Truckers under attack!
The Freight Transport Association (FTA) has reported that European truck drivers are being threatened by organised gangs of migrants, who are throwing stones and trying to get aboard trucks at the port of Calais, France.
FTA members have reported a worsening situation as delays at the Eurotunnel terminal (between Dover, England, and Calais) push trucks towards the ferry port, where migrant numbers have swelled to 6 000.
Truck driver Euan Flemming, from Belfast firm Blair Transport, has been using the Dover-Calais route for 10 years. He says police and security guards were nowhere to be seen in the slow crawl to the port and describes migrants surrounding trucks and dropping from bridges onto the roofs of curtain-sided vehicles.
“The situation improved in August and September but this week it has gone downhill. The migrants have mobilised themselves – it is shockingly bad right now. I’m sitting here in a curtain-sided truck and there are thousands of migrants all around – I might as well roll out the red carpet,” he says.
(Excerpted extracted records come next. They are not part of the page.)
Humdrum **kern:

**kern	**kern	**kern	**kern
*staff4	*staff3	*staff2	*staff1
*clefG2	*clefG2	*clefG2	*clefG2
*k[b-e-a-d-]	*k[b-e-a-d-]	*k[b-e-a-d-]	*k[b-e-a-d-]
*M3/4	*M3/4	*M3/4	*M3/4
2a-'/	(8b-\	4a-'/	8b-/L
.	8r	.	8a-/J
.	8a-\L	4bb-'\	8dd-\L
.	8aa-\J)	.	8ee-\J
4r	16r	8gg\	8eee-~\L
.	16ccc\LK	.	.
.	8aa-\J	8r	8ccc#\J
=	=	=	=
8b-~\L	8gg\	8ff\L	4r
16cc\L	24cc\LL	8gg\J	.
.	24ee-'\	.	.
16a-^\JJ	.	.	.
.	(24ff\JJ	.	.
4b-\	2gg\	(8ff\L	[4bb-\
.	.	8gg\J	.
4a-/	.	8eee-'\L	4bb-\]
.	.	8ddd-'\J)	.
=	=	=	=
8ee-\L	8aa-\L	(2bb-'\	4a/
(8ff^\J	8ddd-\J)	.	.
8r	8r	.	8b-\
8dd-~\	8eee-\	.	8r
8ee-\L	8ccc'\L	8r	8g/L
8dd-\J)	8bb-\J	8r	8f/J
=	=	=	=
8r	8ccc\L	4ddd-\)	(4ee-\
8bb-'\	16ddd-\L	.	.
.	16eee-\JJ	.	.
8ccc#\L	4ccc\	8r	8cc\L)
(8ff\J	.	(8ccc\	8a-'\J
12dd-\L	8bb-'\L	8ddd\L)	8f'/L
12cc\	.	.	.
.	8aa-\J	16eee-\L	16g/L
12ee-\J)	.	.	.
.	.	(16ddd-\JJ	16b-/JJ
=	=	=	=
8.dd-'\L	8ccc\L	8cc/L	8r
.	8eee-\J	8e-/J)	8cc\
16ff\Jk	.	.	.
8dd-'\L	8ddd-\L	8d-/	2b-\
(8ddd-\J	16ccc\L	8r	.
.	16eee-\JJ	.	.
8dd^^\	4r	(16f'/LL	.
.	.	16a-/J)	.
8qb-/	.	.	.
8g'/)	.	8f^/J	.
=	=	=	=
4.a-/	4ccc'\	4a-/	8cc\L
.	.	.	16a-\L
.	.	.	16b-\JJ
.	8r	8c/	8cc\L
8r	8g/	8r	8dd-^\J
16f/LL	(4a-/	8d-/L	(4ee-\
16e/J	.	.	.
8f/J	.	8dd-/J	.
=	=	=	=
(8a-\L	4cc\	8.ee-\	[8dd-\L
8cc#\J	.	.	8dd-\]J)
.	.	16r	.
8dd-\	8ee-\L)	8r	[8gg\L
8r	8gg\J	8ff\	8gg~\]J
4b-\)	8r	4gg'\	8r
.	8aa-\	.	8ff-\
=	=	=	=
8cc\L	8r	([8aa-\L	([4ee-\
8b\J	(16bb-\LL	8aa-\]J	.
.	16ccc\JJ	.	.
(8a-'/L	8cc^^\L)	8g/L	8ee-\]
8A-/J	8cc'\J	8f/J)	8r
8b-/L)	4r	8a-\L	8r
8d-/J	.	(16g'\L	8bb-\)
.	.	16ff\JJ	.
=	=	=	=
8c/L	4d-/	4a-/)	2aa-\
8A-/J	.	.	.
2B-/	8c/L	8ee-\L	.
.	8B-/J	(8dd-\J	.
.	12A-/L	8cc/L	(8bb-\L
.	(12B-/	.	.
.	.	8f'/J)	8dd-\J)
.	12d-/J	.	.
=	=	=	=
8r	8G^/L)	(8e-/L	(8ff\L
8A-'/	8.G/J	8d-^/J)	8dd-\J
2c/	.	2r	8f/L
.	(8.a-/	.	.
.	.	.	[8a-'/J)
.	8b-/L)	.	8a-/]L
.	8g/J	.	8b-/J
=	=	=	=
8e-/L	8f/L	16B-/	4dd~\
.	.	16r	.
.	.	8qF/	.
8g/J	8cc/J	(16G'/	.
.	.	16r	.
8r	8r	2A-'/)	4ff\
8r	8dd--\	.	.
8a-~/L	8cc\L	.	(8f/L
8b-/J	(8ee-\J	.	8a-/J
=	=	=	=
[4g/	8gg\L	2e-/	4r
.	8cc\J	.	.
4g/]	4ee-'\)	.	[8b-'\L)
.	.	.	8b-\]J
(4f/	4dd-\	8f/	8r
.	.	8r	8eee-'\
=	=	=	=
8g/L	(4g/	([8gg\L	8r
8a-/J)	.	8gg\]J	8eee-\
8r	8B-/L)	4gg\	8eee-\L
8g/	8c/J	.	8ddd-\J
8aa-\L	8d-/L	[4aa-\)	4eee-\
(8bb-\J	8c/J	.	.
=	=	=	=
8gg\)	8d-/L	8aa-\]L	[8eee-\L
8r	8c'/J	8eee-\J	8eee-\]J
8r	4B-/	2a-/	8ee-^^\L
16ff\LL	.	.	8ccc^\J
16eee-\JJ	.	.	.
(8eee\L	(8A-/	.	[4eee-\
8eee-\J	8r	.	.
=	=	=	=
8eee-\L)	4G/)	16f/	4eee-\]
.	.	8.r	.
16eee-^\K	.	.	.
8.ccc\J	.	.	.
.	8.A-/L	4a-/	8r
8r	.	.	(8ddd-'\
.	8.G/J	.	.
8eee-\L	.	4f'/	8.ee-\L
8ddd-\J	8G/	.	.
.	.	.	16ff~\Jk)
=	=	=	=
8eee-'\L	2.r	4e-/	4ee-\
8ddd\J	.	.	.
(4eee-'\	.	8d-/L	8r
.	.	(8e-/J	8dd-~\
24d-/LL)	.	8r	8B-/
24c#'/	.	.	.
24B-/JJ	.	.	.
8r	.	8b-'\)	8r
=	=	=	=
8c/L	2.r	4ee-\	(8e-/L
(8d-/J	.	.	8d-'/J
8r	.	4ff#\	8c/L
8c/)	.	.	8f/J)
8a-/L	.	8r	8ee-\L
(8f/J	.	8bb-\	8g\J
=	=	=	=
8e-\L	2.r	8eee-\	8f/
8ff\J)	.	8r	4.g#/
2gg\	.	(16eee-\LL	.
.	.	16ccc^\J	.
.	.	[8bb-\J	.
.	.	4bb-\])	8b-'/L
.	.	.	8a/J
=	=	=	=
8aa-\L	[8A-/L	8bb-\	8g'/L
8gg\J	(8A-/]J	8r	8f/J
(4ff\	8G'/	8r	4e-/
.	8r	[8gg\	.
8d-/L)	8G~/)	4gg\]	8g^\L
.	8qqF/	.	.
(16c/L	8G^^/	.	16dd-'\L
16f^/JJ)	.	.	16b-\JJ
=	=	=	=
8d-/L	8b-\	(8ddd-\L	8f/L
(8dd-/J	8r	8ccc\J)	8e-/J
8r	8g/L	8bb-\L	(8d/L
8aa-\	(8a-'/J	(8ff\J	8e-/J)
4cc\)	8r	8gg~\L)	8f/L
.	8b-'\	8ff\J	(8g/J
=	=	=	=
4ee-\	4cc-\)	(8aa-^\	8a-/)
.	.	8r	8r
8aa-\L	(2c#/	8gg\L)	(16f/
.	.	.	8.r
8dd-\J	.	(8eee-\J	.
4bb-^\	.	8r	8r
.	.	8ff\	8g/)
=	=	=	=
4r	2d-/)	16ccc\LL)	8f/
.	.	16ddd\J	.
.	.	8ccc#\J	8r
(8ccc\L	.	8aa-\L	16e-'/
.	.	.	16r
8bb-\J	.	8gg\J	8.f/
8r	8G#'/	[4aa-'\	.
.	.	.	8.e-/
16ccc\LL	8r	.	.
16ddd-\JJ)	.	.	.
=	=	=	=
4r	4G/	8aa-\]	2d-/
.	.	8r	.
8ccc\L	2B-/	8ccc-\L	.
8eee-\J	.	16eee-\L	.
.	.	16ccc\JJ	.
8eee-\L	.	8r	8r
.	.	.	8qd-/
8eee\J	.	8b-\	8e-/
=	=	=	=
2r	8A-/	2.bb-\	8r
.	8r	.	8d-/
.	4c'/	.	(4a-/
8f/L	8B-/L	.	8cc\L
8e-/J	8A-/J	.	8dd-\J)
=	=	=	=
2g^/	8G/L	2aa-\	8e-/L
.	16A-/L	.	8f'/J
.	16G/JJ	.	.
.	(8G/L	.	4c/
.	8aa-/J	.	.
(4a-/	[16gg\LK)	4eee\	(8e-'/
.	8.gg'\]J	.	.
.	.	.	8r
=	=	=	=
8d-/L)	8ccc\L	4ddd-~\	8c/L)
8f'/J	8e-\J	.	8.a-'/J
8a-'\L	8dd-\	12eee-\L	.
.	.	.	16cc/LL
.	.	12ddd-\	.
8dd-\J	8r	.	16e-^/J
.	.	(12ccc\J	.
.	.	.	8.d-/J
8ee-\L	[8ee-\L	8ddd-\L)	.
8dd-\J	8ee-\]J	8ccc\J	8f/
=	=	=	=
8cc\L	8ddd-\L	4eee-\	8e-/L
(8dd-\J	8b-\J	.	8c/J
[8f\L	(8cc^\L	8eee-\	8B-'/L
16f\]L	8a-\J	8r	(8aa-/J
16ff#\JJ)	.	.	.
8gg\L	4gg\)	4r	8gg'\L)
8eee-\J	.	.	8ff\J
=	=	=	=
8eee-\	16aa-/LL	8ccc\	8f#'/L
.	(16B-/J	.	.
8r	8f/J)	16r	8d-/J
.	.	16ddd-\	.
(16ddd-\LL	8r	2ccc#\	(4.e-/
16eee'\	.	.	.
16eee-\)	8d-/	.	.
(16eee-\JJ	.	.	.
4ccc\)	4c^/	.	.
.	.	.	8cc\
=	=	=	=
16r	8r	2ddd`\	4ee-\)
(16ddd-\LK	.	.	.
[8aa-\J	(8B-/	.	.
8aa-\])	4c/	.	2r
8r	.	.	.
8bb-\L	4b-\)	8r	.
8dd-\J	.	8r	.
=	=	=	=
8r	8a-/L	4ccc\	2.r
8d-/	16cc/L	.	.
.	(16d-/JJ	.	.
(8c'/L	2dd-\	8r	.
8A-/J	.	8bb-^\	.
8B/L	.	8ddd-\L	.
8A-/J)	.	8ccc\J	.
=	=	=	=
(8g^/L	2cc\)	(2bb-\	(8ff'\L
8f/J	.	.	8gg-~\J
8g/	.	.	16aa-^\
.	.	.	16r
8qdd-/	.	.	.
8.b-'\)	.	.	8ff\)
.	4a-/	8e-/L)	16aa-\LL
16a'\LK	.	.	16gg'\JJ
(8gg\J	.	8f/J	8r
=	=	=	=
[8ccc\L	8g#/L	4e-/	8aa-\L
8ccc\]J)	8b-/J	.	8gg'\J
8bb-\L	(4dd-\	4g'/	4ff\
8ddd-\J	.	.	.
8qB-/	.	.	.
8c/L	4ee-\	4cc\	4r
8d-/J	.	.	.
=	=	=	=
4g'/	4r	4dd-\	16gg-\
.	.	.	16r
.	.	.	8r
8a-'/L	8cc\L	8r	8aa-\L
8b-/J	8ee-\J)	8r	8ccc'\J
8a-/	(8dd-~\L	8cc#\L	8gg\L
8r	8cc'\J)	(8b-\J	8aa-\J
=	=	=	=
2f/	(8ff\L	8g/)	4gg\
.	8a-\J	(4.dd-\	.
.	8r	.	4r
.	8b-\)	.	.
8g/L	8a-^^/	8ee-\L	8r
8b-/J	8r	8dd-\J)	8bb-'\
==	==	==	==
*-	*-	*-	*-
Frequent invasions of the Eurotunnel compound by migrants in recent days have caused long delays for freight on both sides of the English Channel, with the Traffic Action Plan being put in place in Dover to deal with the huge numbers of queueing lorries.
Donald Armour, FTA’s international affairs manager, says: “FTA is dismayed to learn that for the fourth night in a row migrants have successfully managed to break through the security fencing at the Eurotunnel compound and past the other measures put in place since the summer.
“FTA believes more robust measures need to be taken by the French authorities to keep drivers safe and to ensure that Eurotunnel can function properly, without the dangers and serious disruption our members have had to endure this week.”
Some 500 additional French police are to be deployed in order to strengthen the Tunnel’s defences, but Armour doesn’t think this is sufficient to cope with the relentless nightly attacks.
“We are very concerned that drivers are still being put at risk as they travel through Pas de Calais back to the ports,” Armour concludes.